La sede de PIMEC en Barcelona acogió ayer miércoles la conferencia de Jesús de
Alfonso, presidente del Tribunal Arbitral de Barcelona (TAB), para analizar las
problemáticas de las empresas a la hora de resolver sus conflictos. Antoni
Cañete, secretario general de PIMEC, presentó la conferencia de De Alfonso
destacando la importancia de incorporar la cláusula arbitral en los contratos.
Cañete añadió que PIMEC hace tiempo que observa que un número significativo de
conflictos empresariales no son resueltos por las pymes por la inversión de
tiempo y recursos financieros que les representa tener que recurrir a la
Justicia ordinaria. Eso se traduce, al cabo del tiempo, en ineficiencias o
afectaciones en la buena marcha de los negocios y pérdida de competitividad.

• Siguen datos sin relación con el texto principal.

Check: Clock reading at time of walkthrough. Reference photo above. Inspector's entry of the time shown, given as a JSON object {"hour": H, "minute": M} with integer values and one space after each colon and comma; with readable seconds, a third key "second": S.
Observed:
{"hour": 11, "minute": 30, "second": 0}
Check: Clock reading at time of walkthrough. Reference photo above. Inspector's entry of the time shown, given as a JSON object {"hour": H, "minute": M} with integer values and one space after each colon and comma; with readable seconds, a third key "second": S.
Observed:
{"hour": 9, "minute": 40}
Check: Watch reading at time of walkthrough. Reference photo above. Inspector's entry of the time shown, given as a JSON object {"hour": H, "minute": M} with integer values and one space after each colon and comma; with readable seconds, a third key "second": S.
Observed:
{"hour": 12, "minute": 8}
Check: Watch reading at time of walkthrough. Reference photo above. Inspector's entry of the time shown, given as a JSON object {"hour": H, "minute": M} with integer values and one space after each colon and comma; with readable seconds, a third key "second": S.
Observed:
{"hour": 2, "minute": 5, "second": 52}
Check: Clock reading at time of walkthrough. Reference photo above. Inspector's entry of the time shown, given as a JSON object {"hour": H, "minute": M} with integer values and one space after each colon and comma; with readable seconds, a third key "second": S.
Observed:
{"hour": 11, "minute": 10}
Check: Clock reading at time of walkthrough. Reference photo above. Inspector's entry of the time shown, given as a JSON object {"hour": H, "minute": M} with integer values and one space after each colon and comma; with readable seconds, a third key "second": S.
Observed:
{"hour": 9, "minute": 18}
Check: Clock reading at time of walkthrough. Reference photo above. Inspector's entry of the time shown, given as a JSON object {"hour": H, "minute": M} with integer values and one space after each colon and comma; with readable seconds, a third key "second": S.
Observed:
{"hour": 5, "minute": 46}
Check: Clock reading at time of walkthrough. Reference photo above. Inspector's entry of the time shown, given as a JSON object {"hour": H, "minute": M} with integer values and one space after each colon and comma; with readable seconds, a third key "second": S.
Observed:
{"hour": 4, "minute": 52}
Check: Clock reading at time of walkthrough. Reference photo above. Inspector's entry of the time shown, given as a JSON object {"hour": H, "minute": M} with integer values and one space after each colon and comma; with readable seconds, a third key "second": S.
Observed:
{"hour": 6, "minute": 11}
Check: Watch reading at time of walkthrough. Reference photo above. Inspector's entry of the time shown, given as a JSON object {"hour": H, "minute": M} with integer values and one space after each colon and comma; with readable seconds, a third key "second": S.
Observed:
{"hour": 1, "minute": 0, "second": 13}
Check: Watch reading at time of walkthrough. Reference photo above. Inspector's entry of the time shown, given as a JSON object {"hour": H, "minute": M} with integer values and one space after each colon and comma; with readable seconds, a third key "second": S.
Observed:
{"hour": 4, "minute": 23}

La conferencia del presidente del TAB, Jesús de Alfonso, empezó explicando
cuáles son los orígenes de los conflictos y cómo evitarlos a la vez que también
exponer las malas y buenas conductas empresariales. A partir de aquí resaltó que
el arbitraje es un proceso de justicia privada, voluntaria por las partes y con
fuerza ejecutiva mediante el laudo.
De Alfonso mencionó que el arbitraje resuelve los conflictos empresariales en
cualquier nivel monetario y que el TAB tiene un procedimiento de dos meses de
duración para la pymes con un 30% de descuento para conflictos de hasta 30.000€.
En conclusión, el arbitraje es más rápido y económico que la justicia ordinaria.
En cuanto a la institución del TAB, Jesús de Alfonso subrayó que es una entidad
neutral que cuenta con árbitros con más de 15 años de experiencia y que están
especializados en problemáticas concretas. Las ventajas principales de los
métodos extrajudiciales son que constituyen procesos de resolución de conflictos
societarios y mercantiles rápidos, eficientes, con oportunidades de llegar
voluntariamente a acuerdos y económicos a la vez
Por su parte, una patronal empresarial como es la propia PIMEC amplía con el
arbitraje los servicios de asesoramiento jurídico y laboral para la pyme,
orientados a la resolución de conflictos y a las problemáticas que sufren las
empresas. Hay que darse cuenta que ante la lentitud de los juzgados y el coste
de los litigios, ahora con tasas judiciales aún vigentes para pymes y ongs, el
arbitraje es un método más agil y rápido de resolución de las controversias.